I was just throwing an option at you as I know some areas around the country are tough to find good Pontiac engines at reasonable prices. The 326 won't have the torque or HP of a built 400, but it doesn't mean it won't be respectable or fun to drive. I bought a 350CI/3 speed stick in a '67 Firebird (originally a 326CI) that I was told had some head work done to it, and I don't think it had any kind of big cam or anything. It was a peppy car, able to burn tires with little problem, and I used to spin it to 6,000 RPM's.

> **DATASET EXCERPT**:
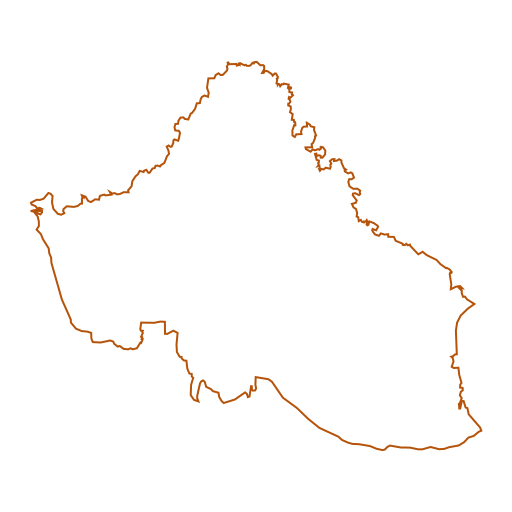 Pabna, Rajshahi, Bangladesh (Robinson projection)
{"feature_id": "16705992B46384724638491", "entity_name": "Pabna", "entity_type": "district", "adm_level": 2, "iso_a3": "BGD", "parent_name": "Bangladesh", "parent_adm1": "Rajshahi", "projection": "robinson", "projection_center": [89.41, 24.081], "detail": "fine", "context": "isolated", "style": "outline", "palette": "amber", "viewbox_px": 512, "rotation_deg": 0, "n_neighbors": 0, "source": "geoboundaries", "source_scale": "gbopen_adm2", "svg_char_len": 5991}
<svg xmlns="http://www.w3.org/2000/svg" viewBox="0 0 512 512"><path d="M249.5,396.5L251.1,386.2L251.8,386.3L251.9,389.7L252.7,390.6L255.1,390.4L256.1,388.5L255.4,384.7L255.7,377.1L268.4,379.2L271.9,381.7L282.9,397.7L296.8,407.9L308.2,418.9L319.4,427.9L338.4,436.7L341.9,439.9L347.9,442.6L352.5,443.9L359.1,444.2L370.1,446.1L376.4,448.7L382.5,450.1L384.9,449.5L387.5,446.8L390.1,445.6L400.9,447.5L410.0,447.6L418.0,449.3L422.4,449.3L430.6,447.0L439.1,449.2L444.3,448.9L449.1,447.2L458.6,445.5L464.1,442.2L468.4,437.6L473.8,435.9L478.6,431.9L481.3,430.7L480.1,427.5L468.7,414.3L467.4,408.1L465.6,407.5L463.6,401.0L461.8,401.2L460.2,408.5L459.3,408.5L458.9,403.9L459.8,403.4L461.7,398.1L459.9,395.4L460.8,391.9L462.8,390.2L462.6,387.9L460.1,387.6L460.2,384.7L461.5,382.9L459.2,374.6L458.4,367.7L453.8,368.0L451.7,366.8L453.5,361.5L452.7,357.9L451.3,356.7L453.1,356.2L454.9,354.5L456.8,354.3L455.9,330.6L457.1,322.6L460.7,315.5L468.1,308.4L474.4,304.0L466.9,299.3L465.0,296.6L463.0,296.8L461.7,292.9L461.8,290.7L459.4,288.3L462.4,288.4L460.1,286.1L456.2,286.6L450.8,289.2L451.3,284.5L449.7,274.0L450.1,272.8L451.4,272.9L451.7,272.1L449.7,269.5L446.9,267.9L446.1,268.2L440.5,264.2L436.5,259.9L426.9,255.2L422.6,251.8L418.3,254.3L410.3,245.9L409.9,244.6L407.9,245.3L406.2,243.8L404.9,245.1L402.8,244.9L402.7,243.7L395.7,240.8L393.9,236.9L388.3,236.8L388.1,234.2L384.6,234.6L380.9,233.4L378.9,235.8L375.0,234.4L372.8,231.6L372.2,230.1L372.6,229.0L376.1,230.3L378.1,226.8L377.6,225.7L373.8,223.1L369.3,221.4L368.4,224.8L367.4,225.3L366.6,224.4L367.3,221.5L366.7,220.1L365.7,221.6L364.0,221.5L363.9,222.4L362.0,221.9L360.8,219.9L358.8,221.1L358.2,217.2L356.6,216.5L357.2,213.1L356.0,209.0L353.5,207.4L351.9,203.9L355.8,202.8L356.7,200.4L352.7,195.2L353.0,193.6L355.1,193.2L359.0,195.1L360.2,194.1L359.7,192.0L360.2,190.7L357.4,188.7L353.2,188.8L349.5,186.3L348.3,181.8L349.3,179.1L351.6,179.3L354.0,177.6L352.3,173.3L350.8,172.4L348.2,173.4L344.9,171.5L344.6,170.3L346.0,169.6L343.9,168.1L341.4,162.4L341.4,160.4L339.1,159.2L337.0,160.6L334.0,161.0L334.4,159.1L332.2,159.2L329.9,161.1L331.3,163.7L330.3,164.9L330.7,166.9L330.0,168.7L325.7,167.7L323.7,169.4L321.4,169.0L319.9,170.8L319.0,168.9L319.8,168.4L319.4,165.6L317.9,166.1L318.7,165.0L318.1,163.1L318.8,162.7L318.9,160.6L316.7,159.9L315.0,153.9L316.3,153.6L316.6,156.1L318.3,155.3L319.9,155.5L320.7,155.9L320.7,157.6L322.4,157.7L325.1,154.4L325.3,150.5L323.0,147.3L321.0,146.8L320.5,147.2L320.9,148.6L319.3,149.8L318.2,149.1L315.0,150.3L312.6,149.5L310.6,151.7L305.9,149.1L305.5,147.4L312.1,147.3L311.6,144.1L313.1,142.9L315.1,137.9L315.0,136.3L316.1,135.6L314.0,130.0L314.3,127.2L310.8,126.3L309.7,124.5L306.8,122.8L307.1,126.5L303.6,126.7L302.2,128.0L301.0,131.7L301.5,134.1L296.3,134.3L294.8,137.0L292.5,135.5L292.4,130.4L294.2,125.2L295.3,125.4L295.4,123.7L295.0,122.1L294.2,122.1L293.9,119.9L291.8,119.8L292.7,114.1L290.0,112.2L290.9,109.1L290.7,106.5L288.2,105.4L288.3,103.7L289.0,103.7L290.4,101.7L289.9,100.0L288.6,98.8L289.1,97.0L290.4,97.7L293.0,95.2L291.8,94.2L292.1,92.5L289.4,92.1L289.3,89.1L291.0,88.4L291.1,87.6L289.6,87.0L288.4,88.4L287.9,88.0L288.7,84.6L283.8,83.6L283.4,84.3L281.8,84.2L280.2,86.2L279.5,84.3L278.4,83.9L277.7,84.9L277.6,83.9L276.5,83.4L277.2,79.7L276.8,78.6L277.9,77.8L277.9,76.9L275.9,73.5L274.7,73.5L272.7,75.7L271.6,74.0L267.5,71.2L265.0,70.8L263.7,72.9L262.1,73.0L264.2,69.1L264.1,65.9L263.0,65.1L260.4,65.3L256.7,61.9L254.8,62.1L254.0,63.2L253.6,62.5L252.5,62.9L250.5,65.4L249.0,65.9L246.7,65.8L245.9,64.8L244.3,65.3L240.0,63.1L239.5,63.4L239.6,64.7L238.5,63.9L238.3,65.2L236.7,65.6L236.2,64.0L229.6,64.2L228.1,62.4L227.6,62.7L228.2,64.2L226.8,66.6L227.5,68.9L227.0,70.5L222.8,74.9L220.6,75.0L218.5,73.3L215.7,75.0L214.3,78.3L208.4,78.4L207.0,87.8L208.7,92.7L208.0,96.8L204.6,95.5L201.9,96.9L200.7,99.2L199.9,103.1L196.8,103.3L195.1,108.8L192.1,112.9L190.7,113.6L188.3,119.5L184.7,118.9L183.4,117.4L180.5,117.6L178.5,120.6L178.0,123.8L175.4,124.0L174.5,127.2L175.2,130.4L178.9,130.8L180.0,133.0L178.7,139.4L178.1,140.8L174.4,139.4L173.5,140.2L173.2,143.2L171.7,146.6L170.6,146.8L168.6,145.5L166.7,146.6L168.5,150.7L169.0,153.9L167.0,156.2L164.3,163.0L161.1,165.0L160.0,166.5L157.7,165.6L155.5,165.9L154.8,168.0L152.4,168.6L149.7,172.7L148.3,172.8L146.3,169.8L144.1,170.7L143.6,172.0L139.7,170.9L137.9,174.3L135.6,176.2L132.4,181.1L131.5,186.4L128.1,190.3L128.6,192.3L123.7,192.2L119.9,194.0L117.3,194.4L114.6,193.1L112.5,193.6L109.8,191.9L111.3,194.7L105.4,195.4L104.3,194.6L100.6,195.6L99.8,196.1L99.0,199.7L95.2,199.3L90.9,202.1L88.1,200.9L85.5,196.6L84.6,196.4L84.2,197.2L83.8,196.1L81.8,195.3L82.6,197.8L81.9,198.8L82.0,203.6L80.5,203.7L77.7,206.0L73.9,206.9L66.8,206.3L63.5,209.1L63.2,211.1L64.3,213.2L61.2,214.7L57.9,213.9L53.4,208.9L52.0,202.4L52.6,196.0L50.5,193.7L48.4,193.0L43.6,198.7L39.7,200.0L36.8,199.7L31.0,202.7L31.6,204.5L35.4,206.1L37.2,208.4L39.7,207.8L41.4,208.7L30.7,211.0L34.2,211.7L42.0,210.8L42.0,212.4L40.4,214.4L34.4,212.3L37.7,216.5L38.8,221.4L38.9,226.0L36.6,229.6L40.9,234.1L43.0,239.3L48.7,248.4L49.3,253.4L51.1,257.5L51.4,262.8L61.9,299.6L70.8,319.6L70.9,322.6L76.0,328.7L81.7,331.1L87.2,331.6L91.2,332.9L91.4,338.7L92.8,342.1L100.7,342.5L110.2,340.5L113.3,341.6L114.1,343.7L117.7,346.6L119.7,346.0L123.7,348.9L128.1,349.3L130.8,348.3L132.6,349.3L136.8,348.3L140.4,342.6L141.1,343.0L142.4,340.2L142.6,339.0L141.7,339.0L142.2,337.2L141.1,336.8L142.8,333.1L142.3,332.0L142.8,330.8L140.8,330.6L140.3,328.9L141.2,322.6L154.3,322.8L160.3,321.6L164.9,321.8L165.0,333.8L167.3,333.9L173.4,330.7L177.6,332.9L176.5,344.4L176.9,352.0L179.7,356.8L181.5,356.9L181.7,358.4L184.0,360.5L186.4,360.7L187.3,368.5L188.6,371.8L189.5,373.6L191.7,373.9L191.8,376.6L193.2,377.8L191.1,384.8L190.7,395.1L194.0,399.9L198.4,401.4L197.2,398.3L197.2,395.9L199.9,383.8L200.9,381.7L203.0,380.4L204.7,381.7L206.2,386.8L210.9,389.1L213.0,391.2L218.5,392.7L219.1,396.7L221.5,400.9L223.7,403.0L234.9,399.5L245.1,392.4L246.9,393.9L247.9,397.1L249.5,396.5Z" fill="none" stroke="#b45309" stroke-width="2"/></svg>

> **CHALLENGE 1**:
Decide whether each statement agrees with the Pontiac engine post, answering yes or no and quoting the words of the post that settle it: (a) The 326 will match the torque of a built 400. (b) The '67 Firebird originally had a 326CI. (c) The writer used to spin the Firebird to 6,000 RPM.
> **CHALLENGE 2**:
Summarize the Pontiac engine post in two sentences.
> **CHALLENGE 3**:
Write the next part of the Pontiac engine post, picking up after its final sentence.
The listing was taken from a separate source.

> **RESULT 1**:
(a) No: "The 326 won't have the torque or HP of a built 400"
(b) Yes: "a '67 Firebird (originally a 326CI)"
(c) Yes: "I used to spin it to 6,000 RPM's."

> **RESULT 2**:
The writer suggests the 326 as an option because good Pontiac engines at reasonable prices are hard to find in some areas, granting that it lacks the torque and horsepower of a built 400 but can still be respectable and fun to drive. As an example, the writer recalls a '67 Firebird, originally a 326CI, with a 350CI and a 3 speed stick that was peppy, burned tires with little problem, and was spun to 6,000 RPM.

> **RESULT 3**:
A 400CI with a Butler stroker kit would be my choice, but this means you have to buy an engine and you want to find one with a set of heads you can use having the factory screw-in studs. *Oldskool* nailed it on the block as you need one that you can fit into your year car/engine mounts without engine mount adapters. You can also buy an engine ready to go that will drop in your engine bay from one of the already mentioned builders if you can afford it. Everything depends on your budget and how much you have to play with.:thumbsup:

Member *Grumpy* recently rebuilt his 326 to the 326HO 285HP specs. You might want to contact him and ask about the performance of the engine seeing the car is finished and on the road. Check out his Facebook page and the engine video. https://www.facebook.com/pages/Grumpys-Garage-MuscleCars/200941343261937?ref=hl


----------



## Goat Roper (Oct 28, 2014)

rickm said:


> a period correct motor out of a full size Pontiac would be relatively inexpensive to buy n have rebuilt.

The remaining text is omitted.